Agencies should not fear talking to contractors

Find opportunities — and win them.

Columnist Steve Kelman writes that communication between government and industry is key to saving money and and preventing misunderstandings in contract language.

Back in 1993 when I attended my first Executive Leadership Conference sponsored by the Industry Advisory Council, the theme was the plaintive question “Can We Talk?” In those dreary days, the accepted wisdom was that informal communication between government and contractors before a request for proposals was issued was dangerous, fraught with risks of favoritism and suitable only in highly regulated meetings contractors attended en masse for the opportunity to ask questions, which nobody ever did for fear of revealing information competitors could use.

During the 1990s, the dominant view changed. An important reason to work with contractors in the first place is the fact that they have knowledge the government doesn’t. When government doesn’t take advantage of that knowledge before issuing an RFP, it loses. Failure to get early, honest feedback results in many misunderstandings in contract language, which bedevil contracts after they are signed and lead to disappointments or even litigation. In addition, lack of pre-RFP communication often leads to requirements that are unnecessarily expensive to meet but could have been made more economical with small changes.

A recent article in Contract Management, which is published by the National Contract Management Association for professionals in government and industry who are involved in contracting, noted that some agencies’ legal or ethics officials have “concluded that contracting personnel in their agency or office should err on the side of caution and not be an active participant in NCMA activities.” That attitude reflects a return to the older, dysfunctional view of government/industry communications.

NCMA has proposed guidelines to the Office of Government Ethics and the Defense Department’s Standards of Conduct Office. Those two offices responded with slightly mealy mouthed language that seemed to say they endorsed NCMA’s approach but couldn’t endorse it.

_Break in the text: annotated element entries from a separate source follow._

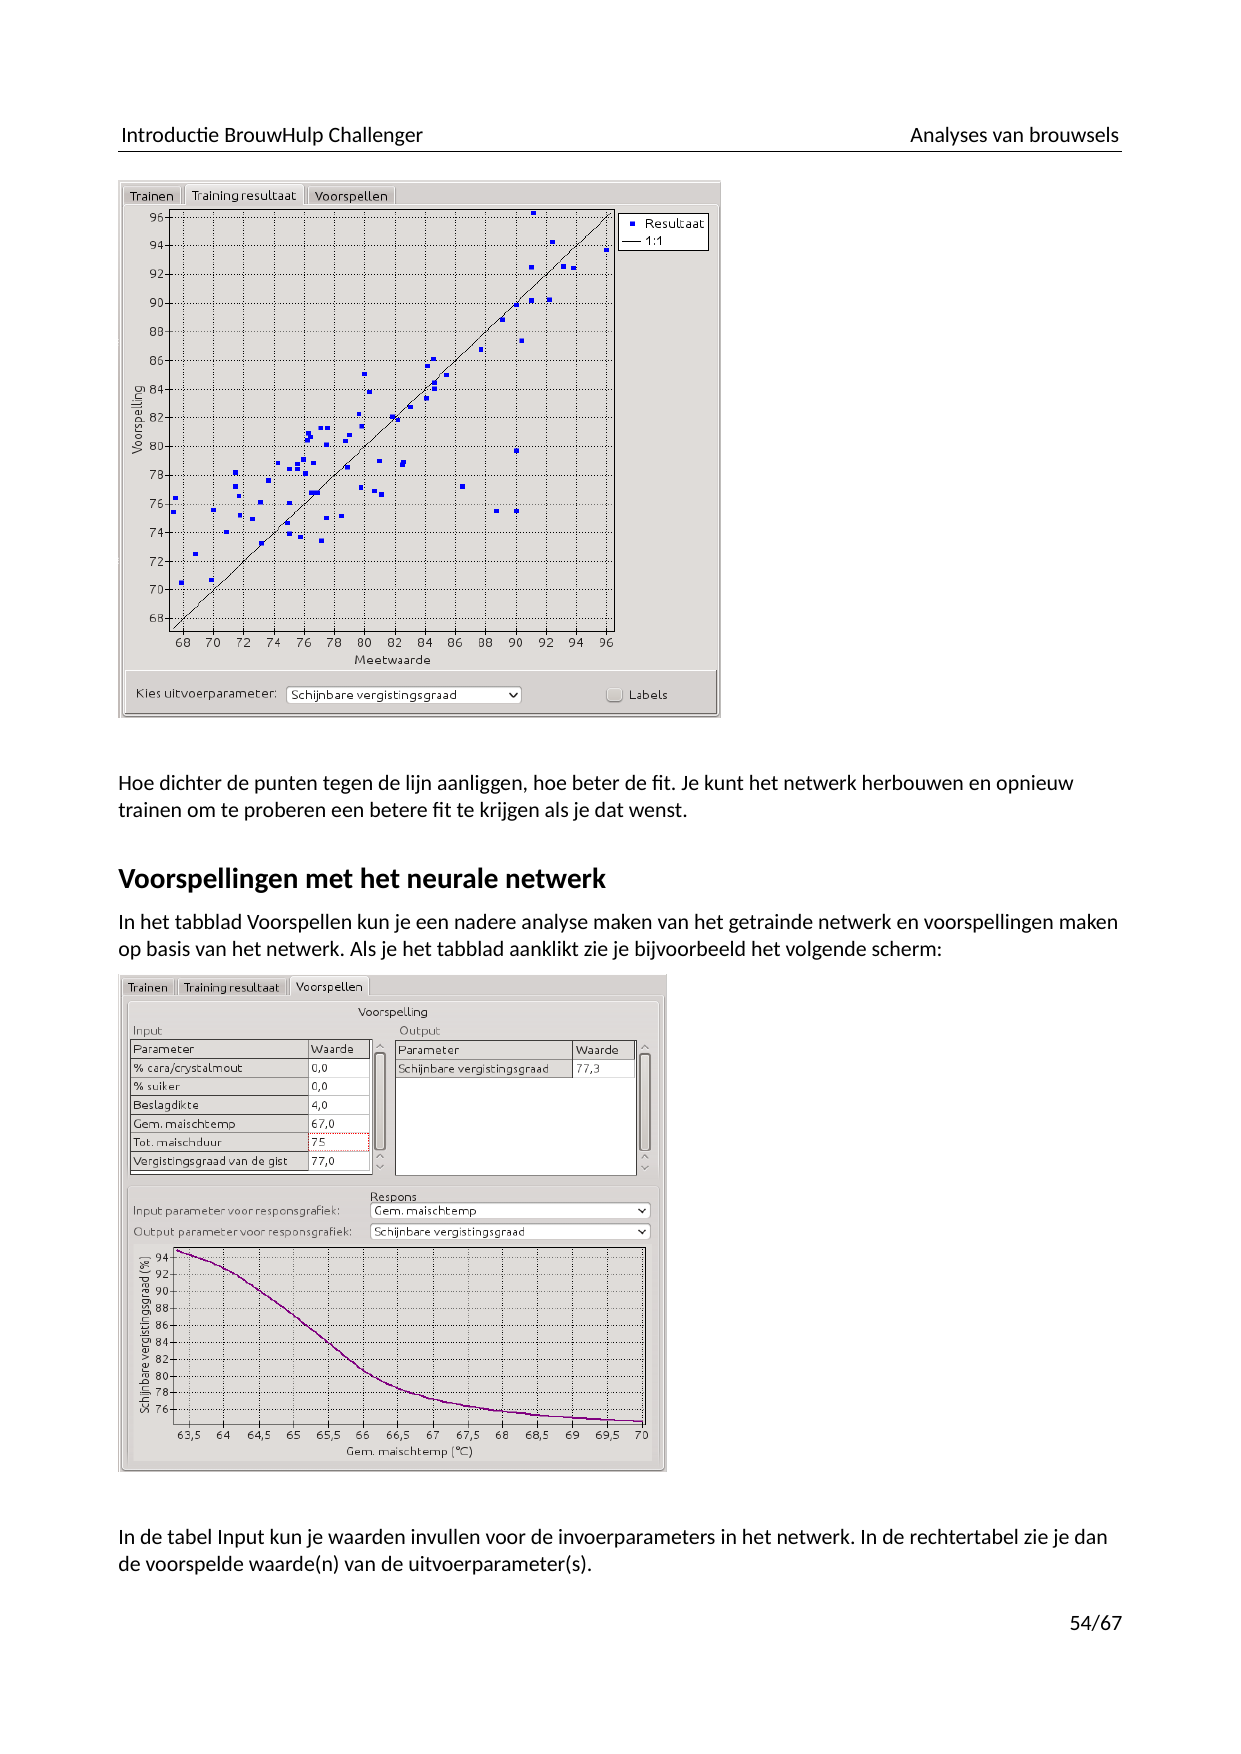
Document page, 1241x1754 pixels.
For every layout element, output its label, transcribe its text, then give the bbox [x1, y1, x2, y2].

text In het tabblad Voorspellen kun je een nadere analyse maken van het getrainde netwerk en voorspellingen maken op basis van het netwerk. Als je het tabblad aanklikt zie je bijvoorbeeld het volgende scherm: [118, 908, 1122, 962]
picture [118, 974, 667, 1472]
text Hoe dichter de punten tegen de lijn aanliggen, hoe beter de fit. Je kunt het netwerk herbouwen en opnieuw trainen om te proberen een betere fit te krijgen als je dat wenst. [118, 769, 1122, 823]
text In de tabel Input kun je waarden invullen voor de invoerparameters in het netwerk. In de rechtertabel zie je dan de voorspelde waarde(n) van de uitvoerparameter(s). [118, 1523, 1122, 1577]
picture [118, 180, 721, 718]
subtitle Voorspellingen met het neurale netwerk [118, 860, 1122, 896]
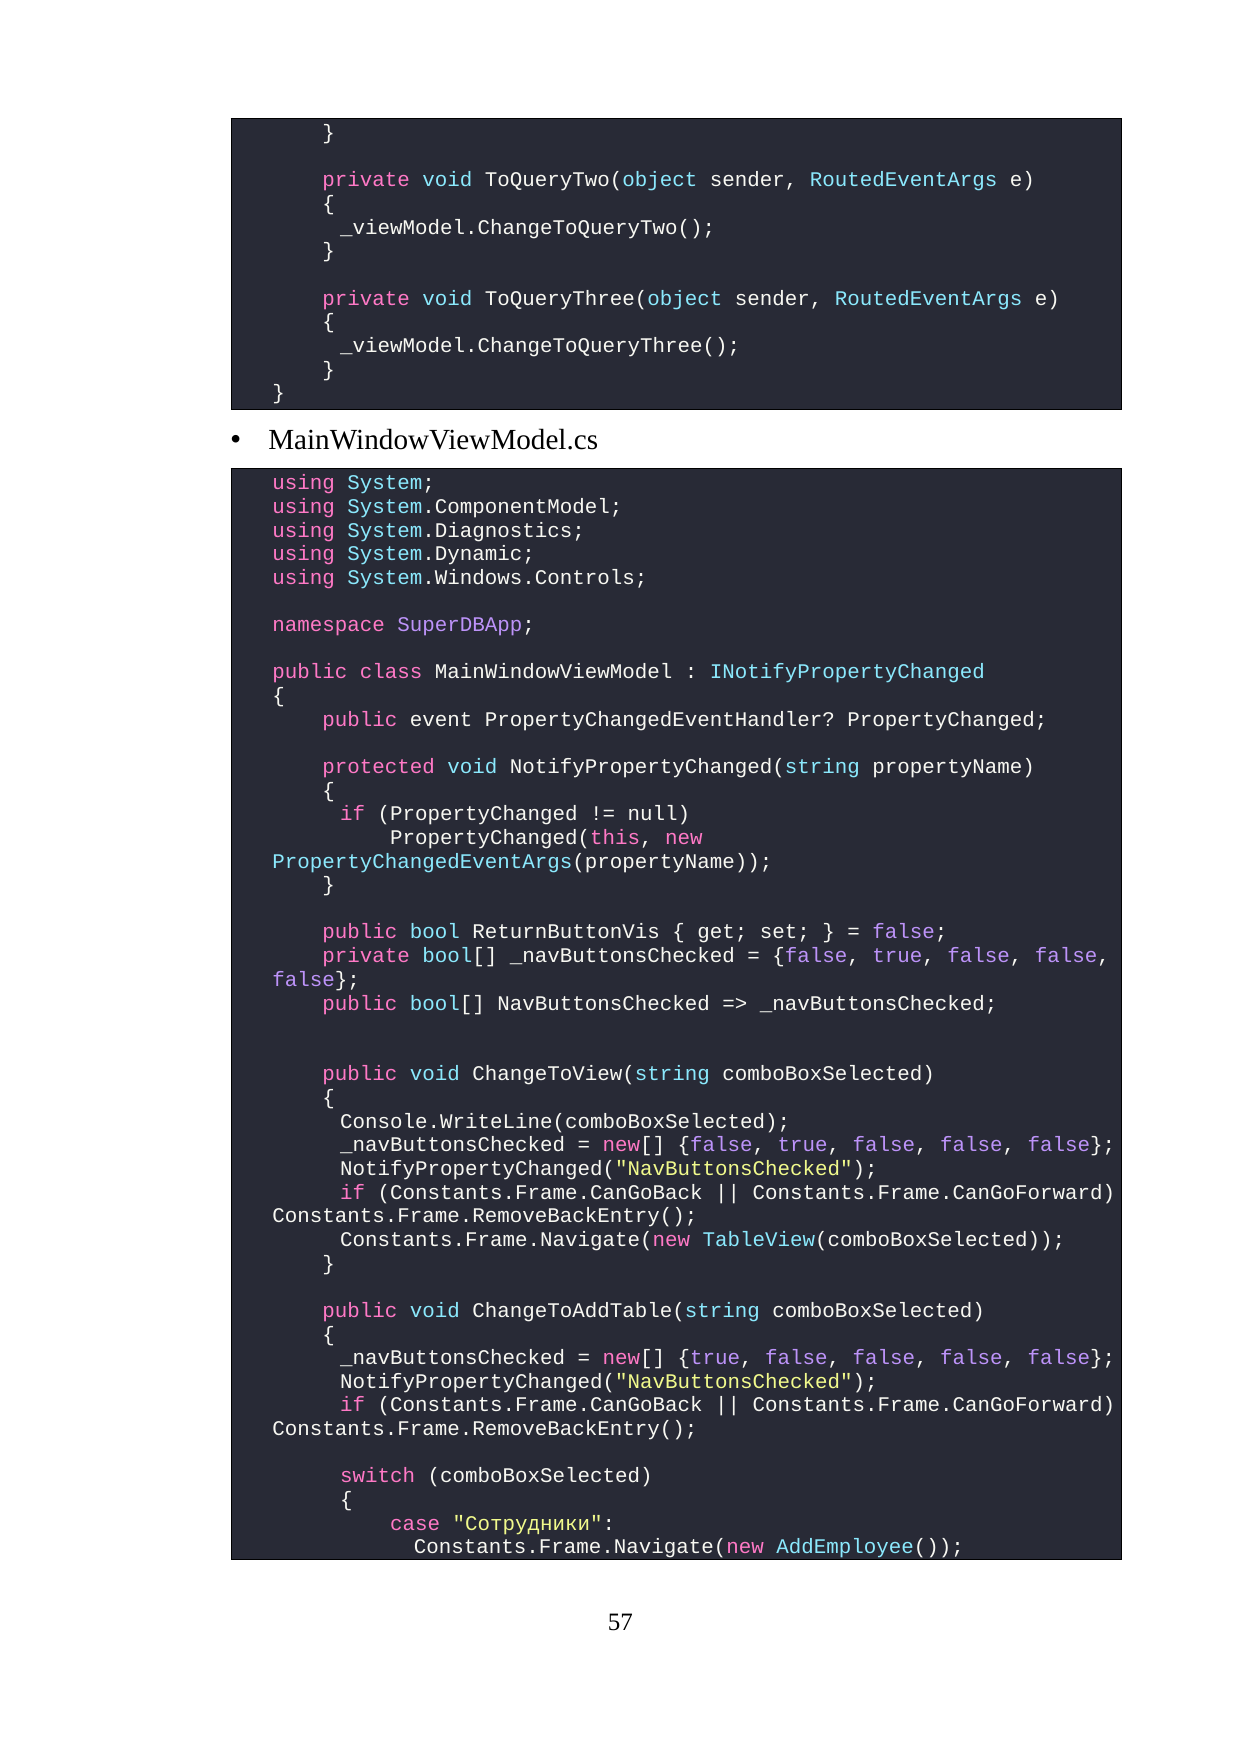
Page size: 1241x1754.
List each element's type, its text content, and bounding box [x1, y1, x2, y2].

list switch (comboBoxSelected) [232, 1461, 1121, 1485]
list public bool[] NavButtonsChecked => _navButtonsChecked; [232, 988, 1121, 1012]
list public void ChangeToView(string comboBoxSelected) [232, 1059, 1121, 1083]
list _navButtonsChecked = new[] {false, true, false, false, false}; [232, 1130, 1121, 1154]
list } [232, 870, 1121, 894]
list { [232, 307, 1121, 331]
list public class MainWindowViewModel : INotifyPropertyChanged [232, 657, 1121, 681]
list } [232, 378, 1121, 409]
list MainWindowViewModel.cs [231, 422, 1122, 456]
list { [232, 1485, 1121, 1509]
list using System.Dynamic; [232, 539, 1121, 563]
list } [232, 236, 1121, 260]
list private bool[] _navButtonsChecked = {false, true, false, false, false}; [232, 941, 1121, 988]
list public bool ReturnButtonVis { get; set; } = false; [232, 918, 1121, 941]
list { [232, 1319, 1121, 1343]
list private void ToQueryTwo(object sender, RoutedEventArgs e) [232, 165, 1121, 189]
list } [232, 354, 1121, 378]
list { [232, 1083, 1121, 1107]
list { [232, 776, 1121, 799]
list using System.ComponentModel; [232, 492, 1121, 516]
list Constants.Frame.Navigate(new TableView(comboBoxSelected)); [232, 1225, 1121, 1249]
list _viewModel.ChangeToQueryTwo(); [232, 213, 1121, 236]
list Constants.Frame.Navigate(new AddEmployee()); [232, 1532, 1121, 1559]
list public event PropertyChangedEventHandler? PropertyChanged; [232, 705, 1121, 728]
list if (Constants.Frame.CanGoBack || Constants.Frame.CanGoForward) Constants.Frame.RemoveBackEntry(); [232, 1391, 1121, 1438]
list NotifyPropertyChanged("NavButtonsChecked"); [232, 1367, 1121, 1391]
list Console.WriteLine(comboBoxSelected); [232, 1107, 1121, 1130]
list { [232, 681, 1121, 705]
list { [232, 189, 1121, 213]
list } [232, 1249, 1121, 1272]
list PropertyChanged(this, new PropertyChangedEventArgs(propertyName)); [232, 823, 1121, 870]
list public void ChangeToAddTable(string comboBoxSelected) [232, 1296, 1121, 1319]
list _navButtonsChecked = new[] {true, false, false, false, false}; [232, 1343, 1121, 1367]
list using System.Windows.Controls; [232, 563, 1121, 587]
list } [232, 119, 1121, 142]
list if (Constants.Frame.CanGoBack || Constants.Frame.CanGoForward) Constants.Frame.RemoveBackEntry(); [232, 1178, 1121, 1225]
list _viewModel.ChangeToQueryThree(); [232, 331, 1121, 354]
list protected void NotifyPropertyChanged(string propertyName) [232, 752, 1121, 776]
list using System; [232, 469, 1121, 492]
list if (PropertyChanged != null) [232, 799, 1121, 823]
list NotifyPropertyChanged("NavButtonsChecked"); [232, 1154, 1121, 1178]
list case "Сотрудники": [232, 1509, 1121, 1532]
list using System.Diagnostics; [232, 516, 1121, 539]
list private void ToQueryThree(object sender, RoutedEventArgs e) [232, 284, 1121, 307]
list namespace SuperDBApp; [232, 610, 1121, 634]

The proposed guidelines state that it is acceptable for agency officials to actively participate in NCMA activities — including making presentations at events and serving on advisory boards — so long as such participation is “in a personal capacity acting exclusively outside the scope of their official position” (whatever that means) and that “they are invited to participate…because of their expertise or years of experience and not because of their current job” (however one would know this). There’s some unfortunate stuff about asking for permission to use government e-mail accounts to publicize local NCMA events, but all in all, it reflects a wise move back from the no-communication brink.

With good leadership from Jeff Zients, chief performance officer at the Office of Management and Budget, who has an industry background, and Dan Gordon, administrator of the Office of Federal Procurement Policy, the time is ripe for turning around the mood of the past few years. Indeed, we should take government/industry communications to the next level. In my view, that means giving evaluation credit to bidders who have proposed pre-RFP improvements in agency requirements that will save the government money or reduce misunderstandings about what the government requires.

Let’s use government/industry communication for the benefit of agency missions and taxpayers.